• Task directions
Using the listing below, set down each line from the line containing "CLIツールを作ったら、パッケージマネージャー対応をしておくと良いでしょう。" through the line containing "- [asdf Documentation](https://asdf-vm.com/)", both ends included, exactly and with nothing added.

━━━━━━━━━━━━━━━━

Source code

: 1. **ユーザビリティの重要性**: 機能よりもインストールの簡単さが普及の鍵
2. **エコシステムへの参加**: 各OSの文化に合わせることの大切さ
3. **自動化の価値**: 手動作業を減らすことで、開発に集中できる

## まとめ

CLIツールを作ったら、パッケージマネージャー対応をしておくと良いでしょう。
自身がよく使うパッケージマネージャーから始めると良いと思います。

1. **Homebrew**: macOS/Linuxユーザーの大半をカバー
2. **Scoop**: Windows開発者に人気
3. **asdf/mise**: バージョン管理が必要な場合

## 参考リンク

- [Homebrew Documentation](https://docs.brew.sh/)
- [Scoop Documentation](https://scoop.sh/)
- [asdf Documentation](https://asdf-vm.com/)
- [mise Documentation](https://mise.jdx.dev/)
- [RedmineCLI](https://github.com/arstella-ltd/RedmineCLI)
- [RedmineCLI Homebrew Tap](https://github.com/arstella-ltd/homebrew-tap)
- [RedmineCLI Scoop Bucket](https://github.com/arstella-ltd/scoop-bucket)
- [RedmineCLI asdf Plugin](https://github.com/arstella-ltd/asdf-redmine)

━━━━━━━━━━━━━━━━

• Answer to this task
CLIツールを作ったら、パッケージマネージャー対応をしておくと良いでしょう。
自身がよく使うパッケージマネージャーから始めると良いと思います。

1. **Homebrew**: macOS/Linuxユーザーの大半をカバー
2. **Scoop**: Windows開発者に人気
3. **asdf/mise**: バージョン管理が必要な場合

## 参考リンク

- [Homebrew Documentation](https://docs.brew.sh/)
- [Scoop Documentation](https://scoop.sh/)
- [asdf Documentation](https://asdf-vm.com/)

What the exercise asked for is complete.